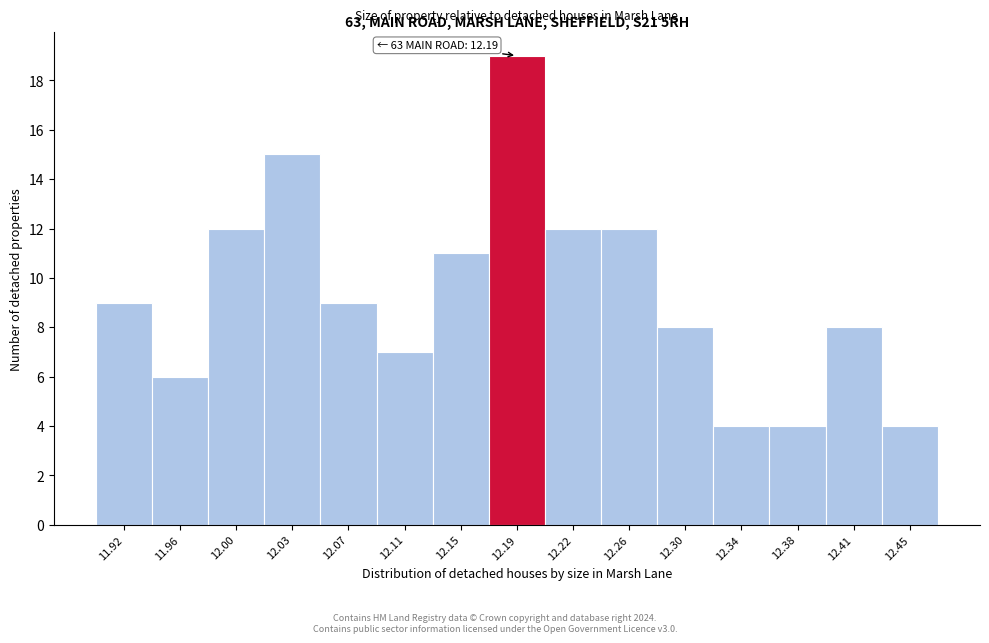

Which range on the x-axis has the tallest bar?

12.166 to 12.204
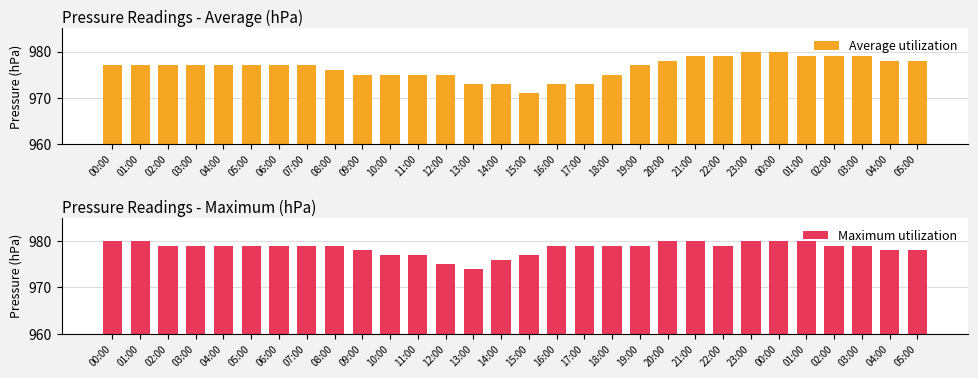

Reading left to right, extract all data points from this chart.

Average utilization: 977	977	977	977	977	977	977	977	976	975	975	975	975	973	973	971	973	973	975	977	978	979	979	980	980	979	979	979	978	978
Maximum utilization: 980	980	979	979	979	979	979	979	979	978	977	977	975	974	976	977	979	979	979	979	980	980	979	980	980	980	979	979	978	978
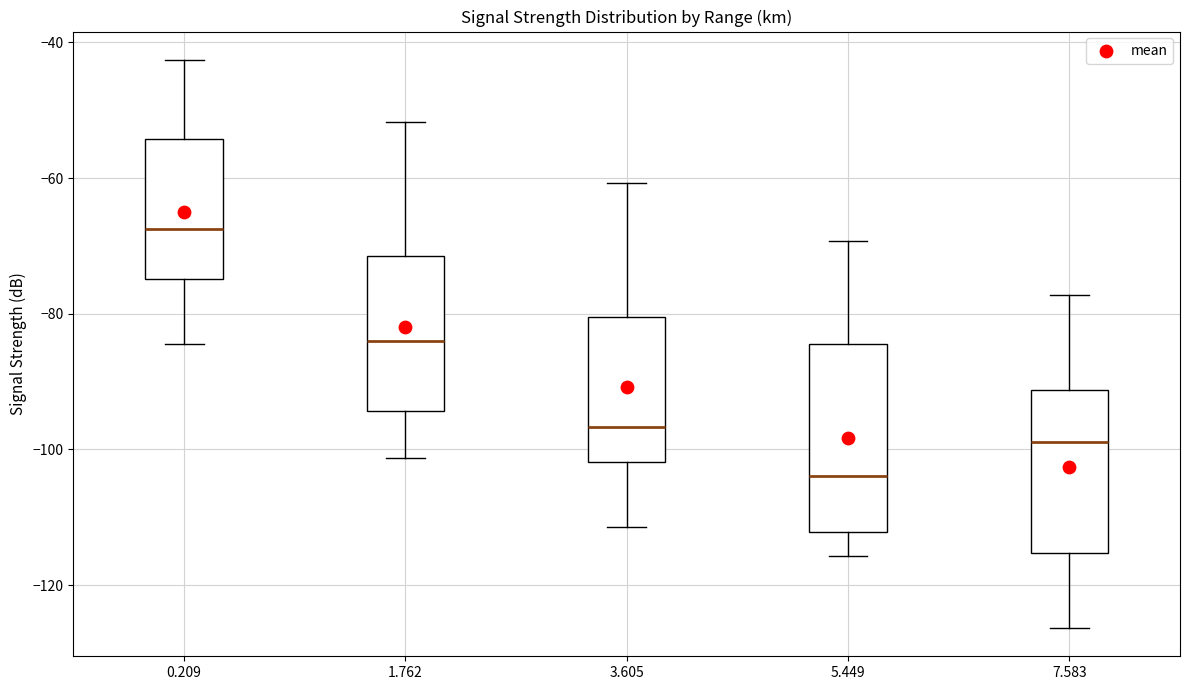

Reading left to right, read every box against the y-axis: the position of its median line, the range the box covers, and the ends of its whiskers. The values are not printed on the chart, so give them approximately, as read against the axis.

0.209: median -68, box -74 to -54, whiskers -84 to -42
1.762: median -84, box -94 to -72, whiskers -102 to -52
3.605: median -96, box -102 to -80, whiskers -112 to -60
5.449: median -104, box -112 to -84, whiskers -116 to -70
7.583: median -98, box -116 to -92, whiskers -126 to -78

###

▶ **Task description**:
Copy out all of the lines above verbatim, leaving the pictures out of your answer.

▶ **Task output**:
Which range on the x-axis has the tallest bar?

12.166 to 12.204

Reading left to right, extract all data points from this chart.

Average utilization: 977	977	977	977	977	977	977	977	976	975	975	975	975	973	973	971	973	973	975	977	978	979	979	980	980	979	979	979	978	978
Maximum utilization: 980	980	979	979	979	979	979	979	979	978	977	977	975	974	976	977	979	979	979	979	980	980	979	980	980	980	979	979	978	978

Reading left to right, read every box against the y-axis: the position of its median line, the range the box covers, and the ends of its whiskers. The values are not printed on the chart, so give them approximately, as read against the axis.

0.209: median -68, box -74 to -54, whiskers -84 to -42
1.762: median -84, box -94 to -72, whiskers -102 to -52
3.605: median -96, box -102 to -80, whiskers -112 to -60
5.449: median -104, box -112 to -84, whiskers -116 to -70
7.583: median -98, box -116 to -92, whiskers -126 to -78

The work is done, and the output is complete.